Here's why Facebook is censoring Hersh’s NordStream report
Facebook claims Seymour Hersh's piece, which holds the US accountable for blowing up NordStream pipelines, allows other stories with proven dubious claims on its platform.
Facebook is currently deliberately preventing people from sharing Seymour Hersh's report on the suspected involvement of the United States in the attack on the Nordstream pipelines, a report by Responsible Statecraft highlighted.
As of Thursday, any attempt to share the Substack article from February 8 on Facebook where Hersh first detailed the accusation of anonymous sourcing will first be met with a prompt informing the user of "additional reporting" on the matter from the Norwegian fact-checking website Faktisk and cautioning that "pages and websites that repeatedly publish or share false news will see their overall distribution reduced and be restricted in other ways.”
If one chooses to "share anyway", Hersh's article is posted with a blurred background and the social networking site's "false information" designation. It was later unblurred and given the "partly false information" designation.
The report detailed that Facebook not only flagged the post as fake but also alerted users about the notice they'd added a few hours later, saying that the user had posted something that "includes information that independent fact-checkers said was partly false."
Facebook warned that "people who repeatedly share false information might have their posts moved lower in News Feed," implying that if a user continues to share the news that has been disputed by fact-checkers, they will suffer a reach throttling penalty.
However, the Faktisk fact-check, which stands for "Actually" in Norwegian, relies mainly on open-source information, whose validity has recently been questioned.
The final nail in free speech
Unsurprisingly, Facebook posts supporting the alternative explanation put forth by the New York Times — that the attack was carried out by an unaffiliated "pro-Ukrainian group" — as well as those supporting the Die Zeit report — that the pro-Ukrainian group consisted of six individuals who used a rented yacht — can both be posted without any problems.
Yet since their publication, both tales have faced criticism. Swedish investigators have reiterated their belief that the blast was carried out on a state level.

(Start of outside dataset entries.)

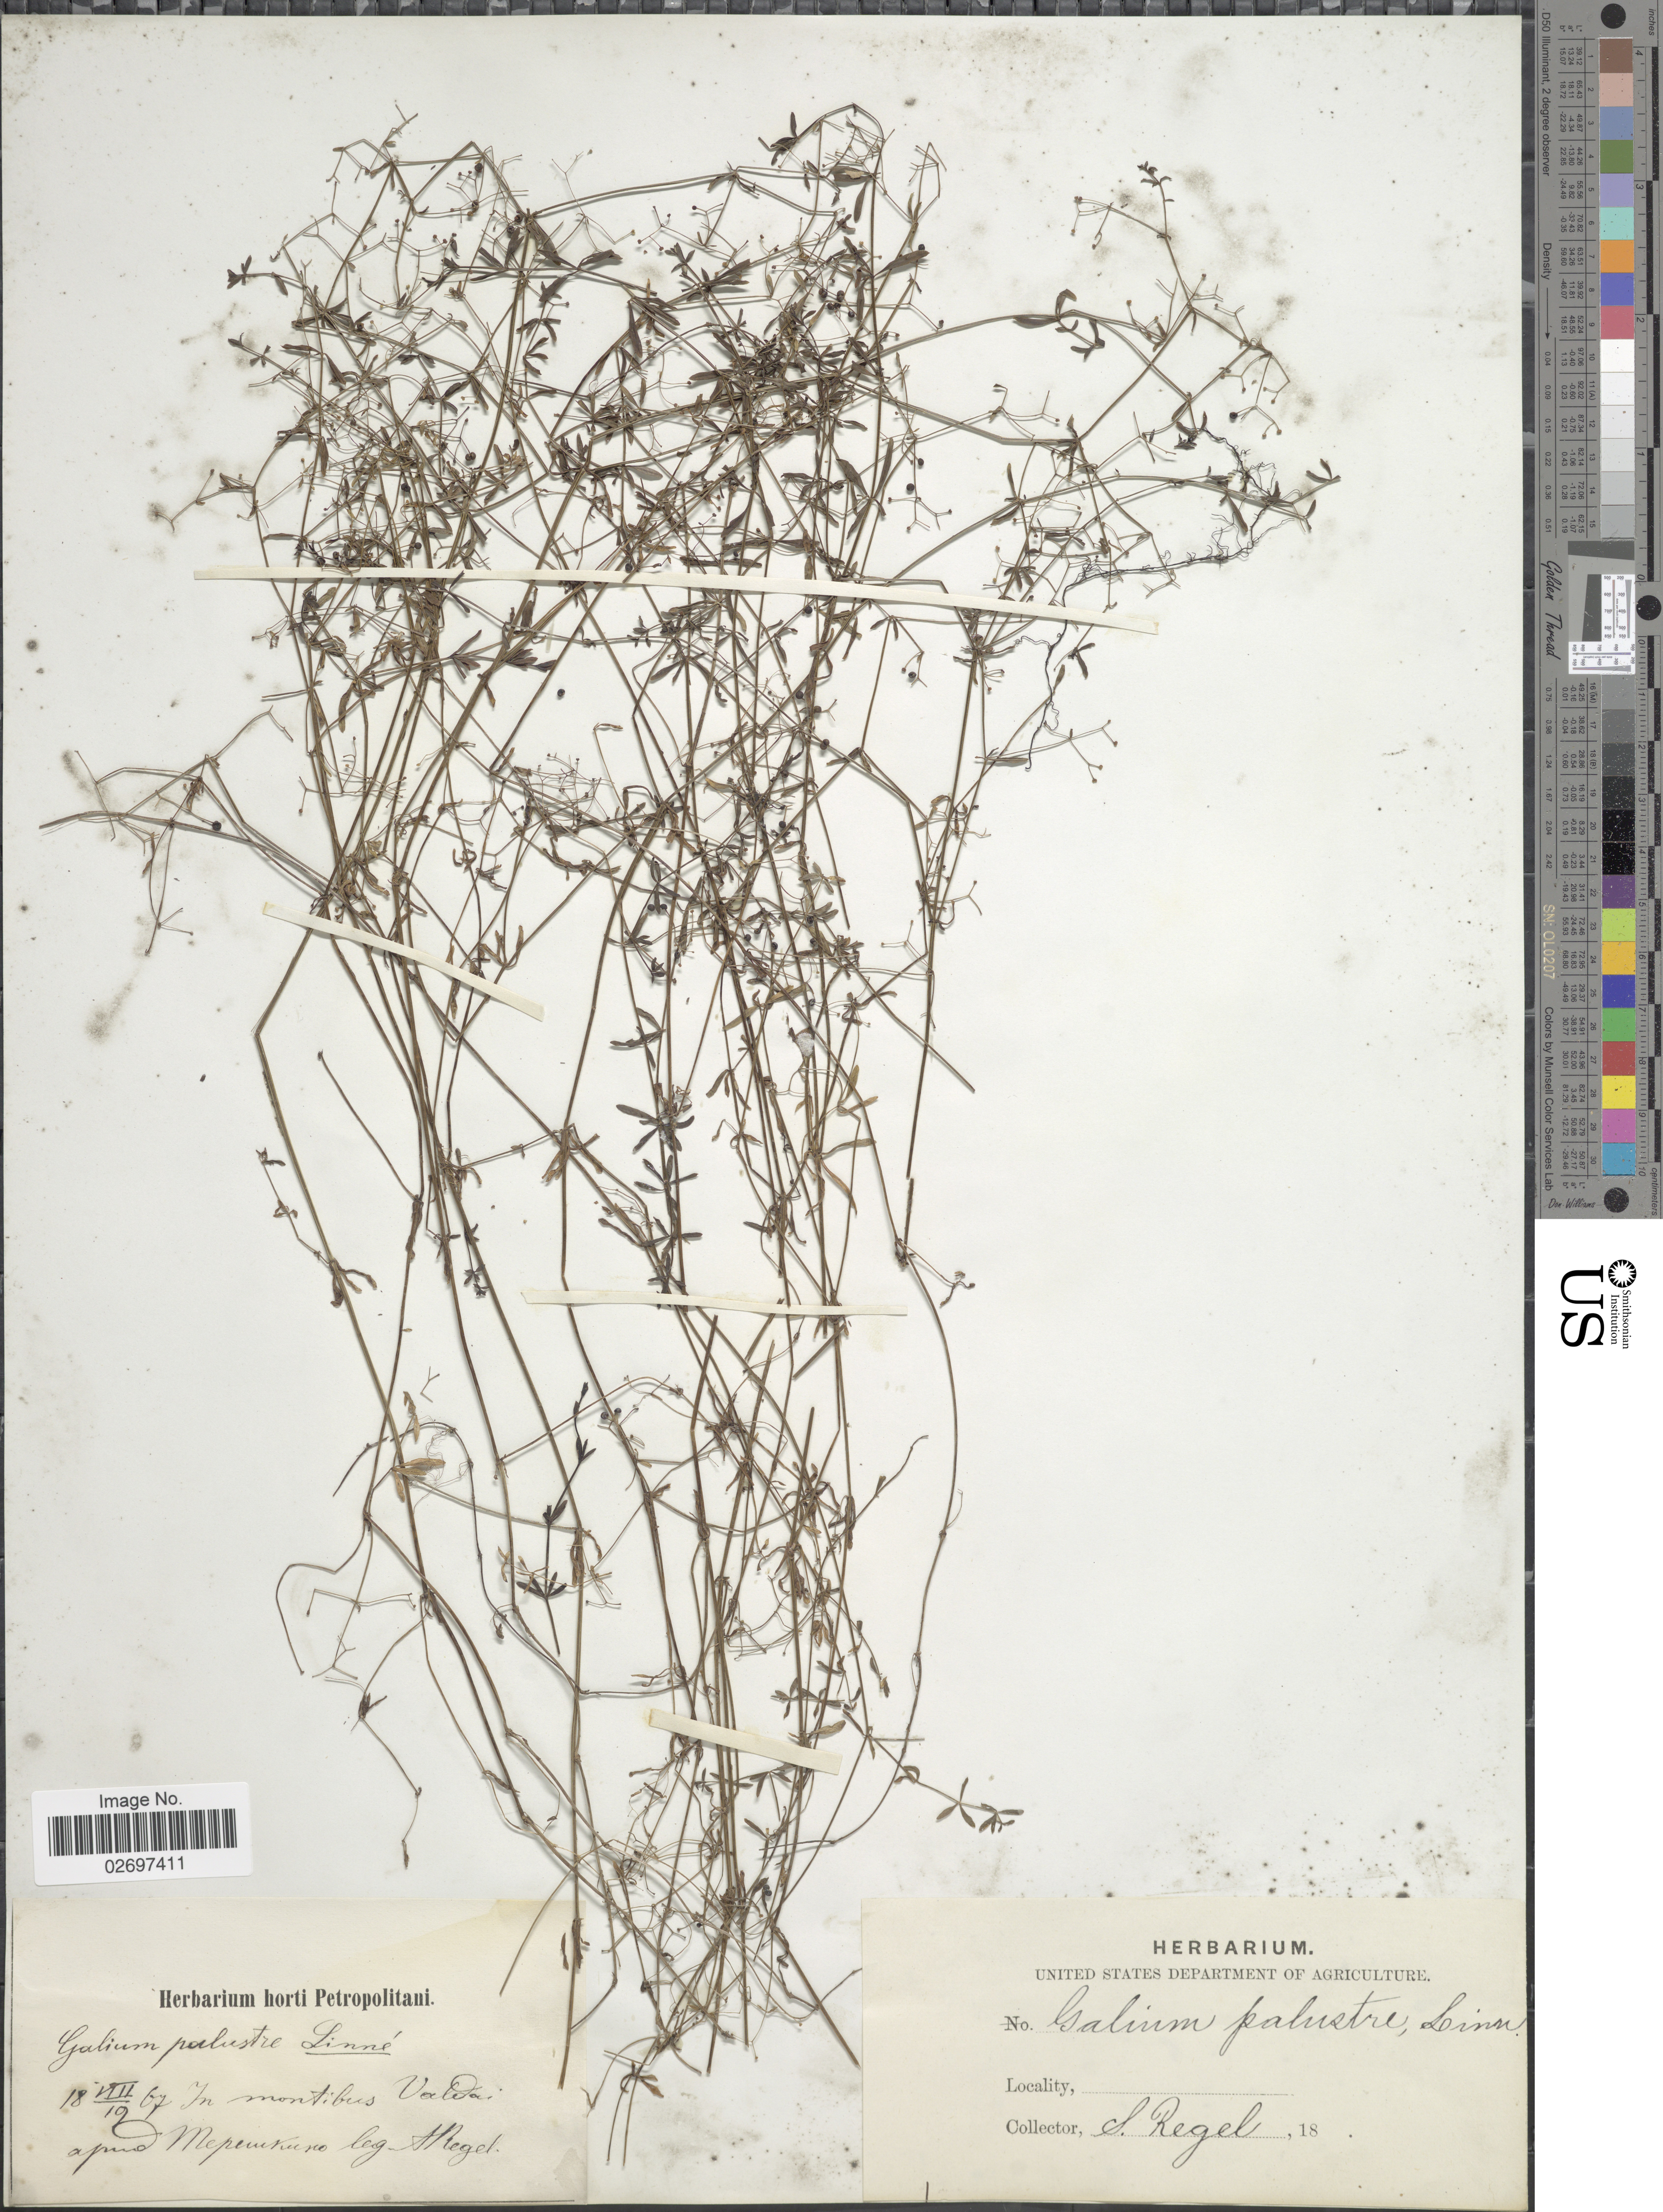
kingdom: Plantae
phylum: Tracheophyta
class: Magnoliopsida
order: Gentianales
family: Rubiaceae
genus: Galium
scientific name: Galium palustre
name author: L.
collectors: A. Regel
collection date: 1867-08-19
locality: In montibus Valda a oued Mepeikune [interpreted]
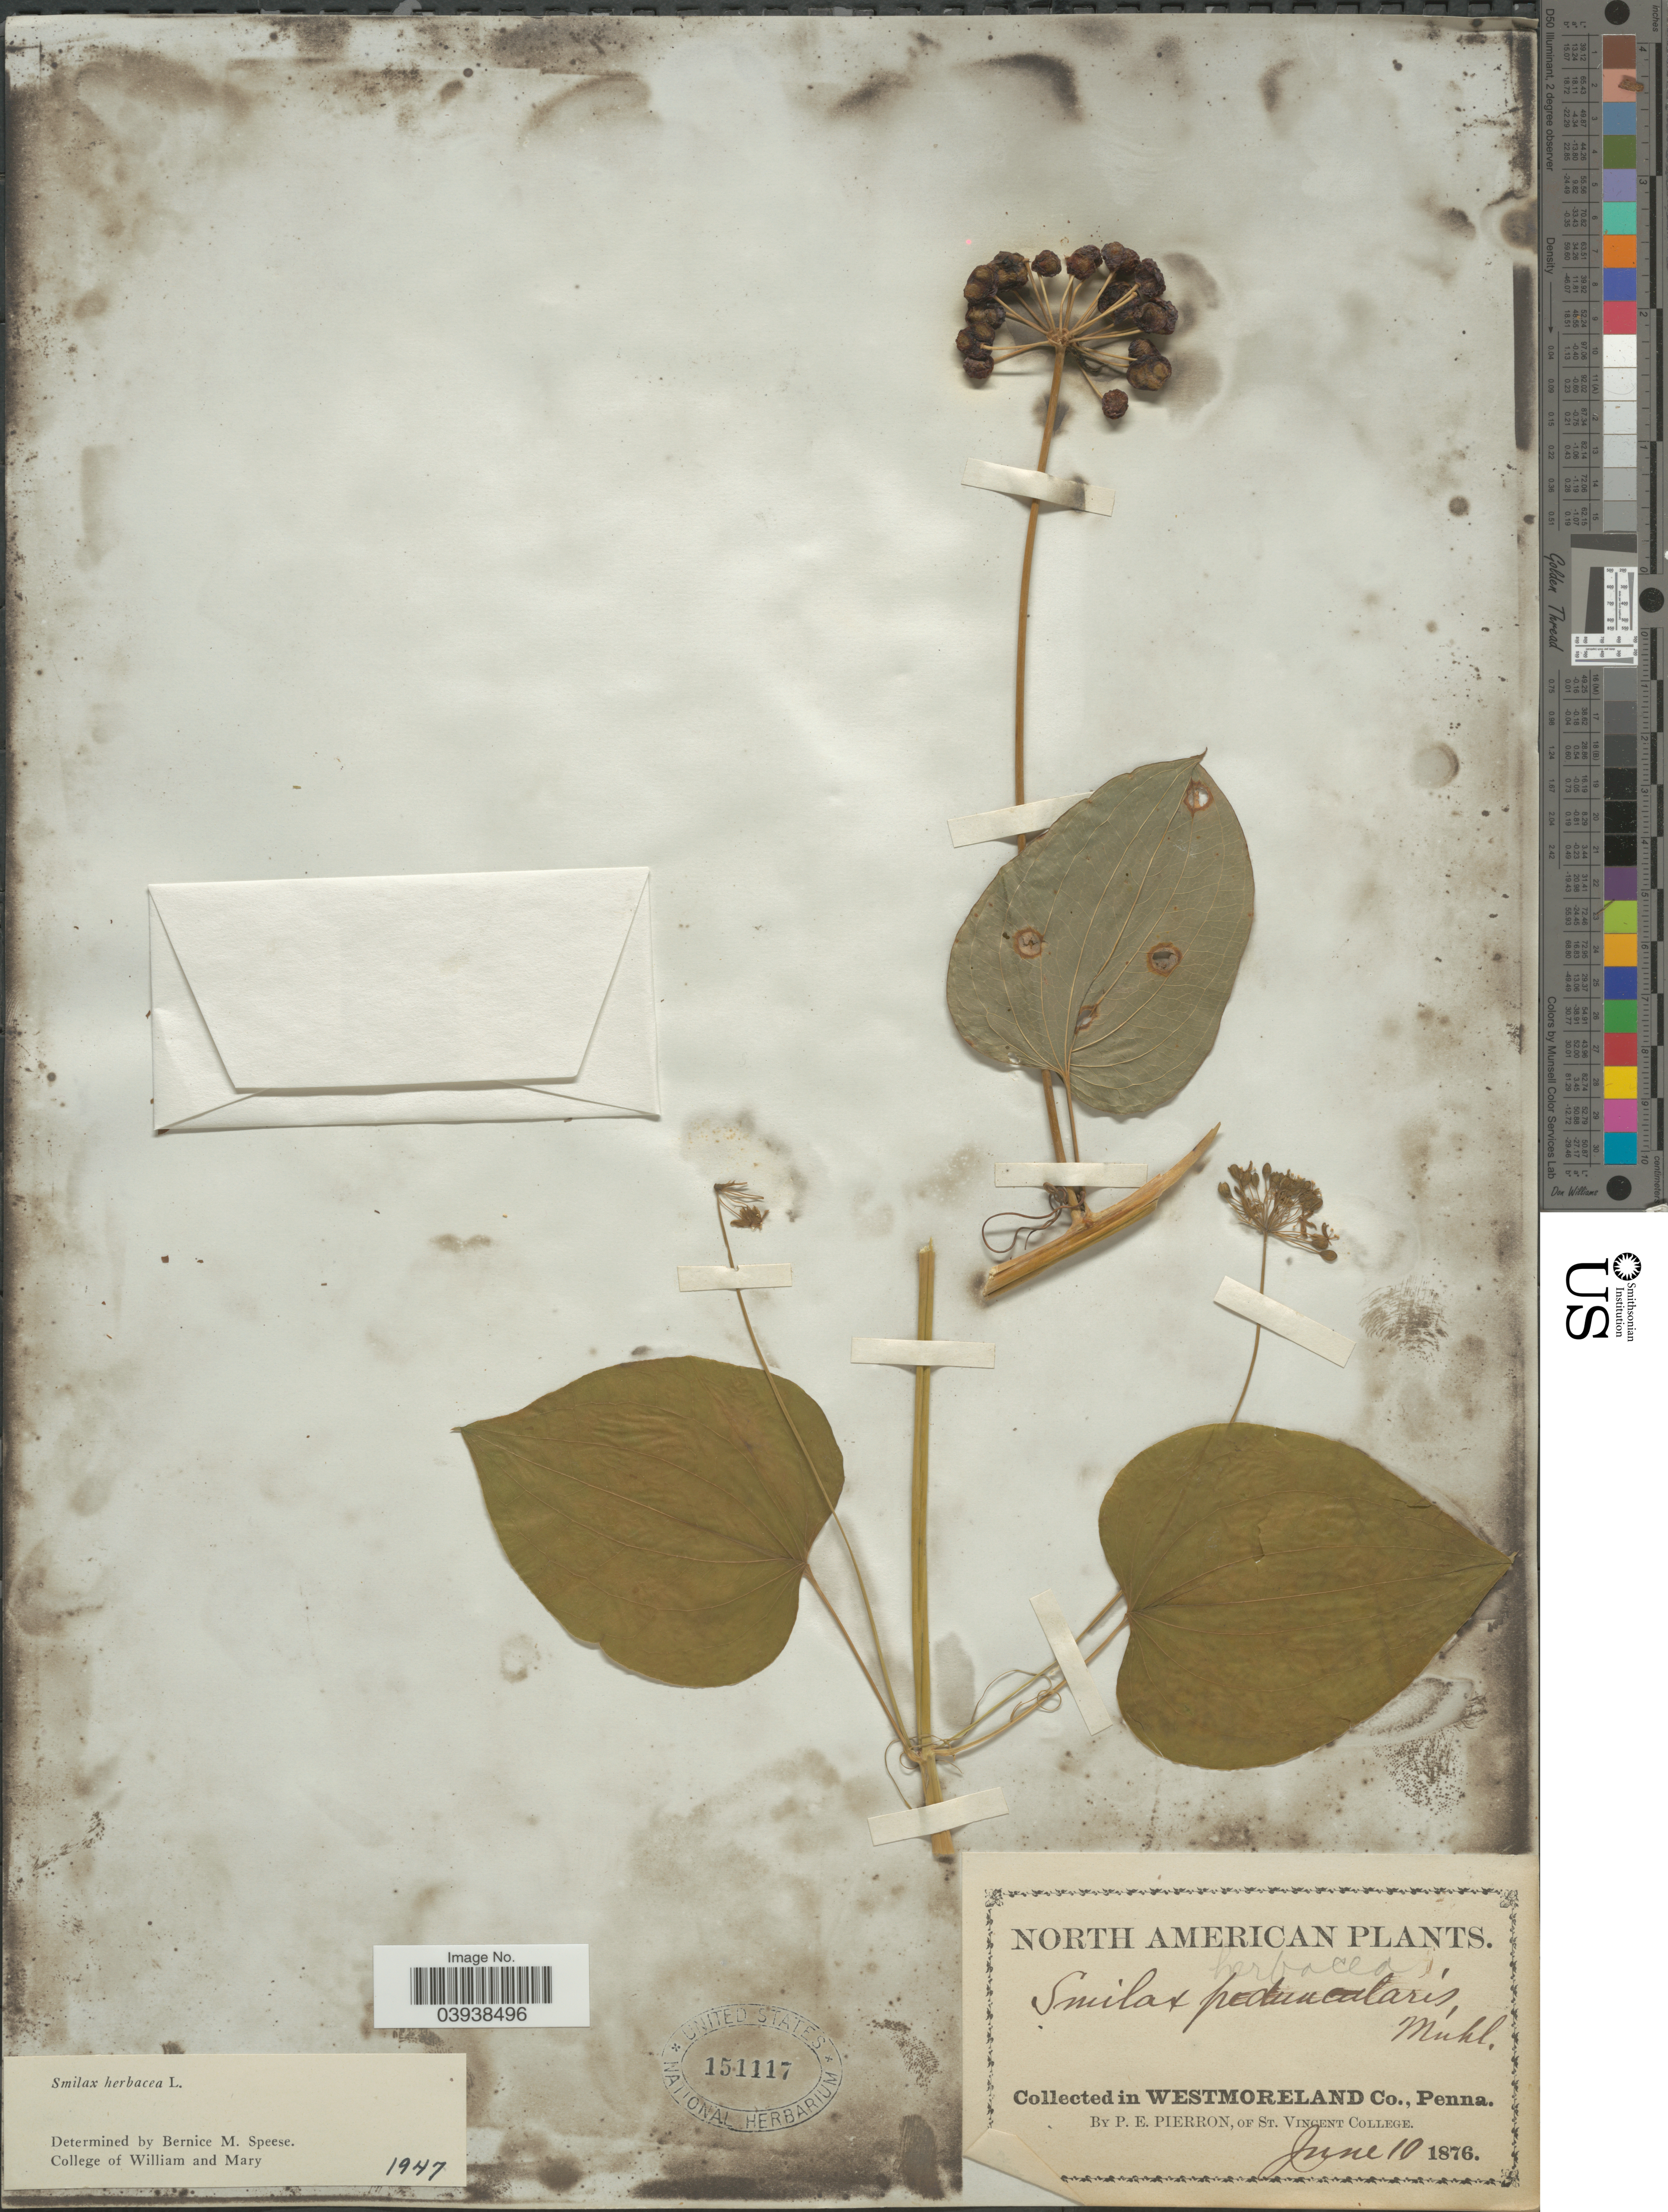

Law enforcement officials told The Washington Post that they have doubts about the accuracy of the German report.
They specifically questioned the use of a yacht and the idea that a six-person crew could have carried out the operation, including manually laying the explosives. In further detail, the US officials who were promoting the Times' hypothesis stuffed it full of caveats and insisted there were "no firm conclusions" while avoiding discussing the pieces of evidence they relied on.
Reports that claim Russia destroyed its own pipeline have not received any pushback from Facebook, most notably a report by Bloomberg citing a German official who blamed Moscow for the blasts among others.
It is worth noting that Russia has constantly warned that media reports about the attacks on Russia's Nord Stream pipelines are part of a coordinated spread of disinformation and an attempt to push attention away from the real perpetrators.
The Kremlin has always wondered how US officials that media reports cite can assume anything about the attacks without an investigation.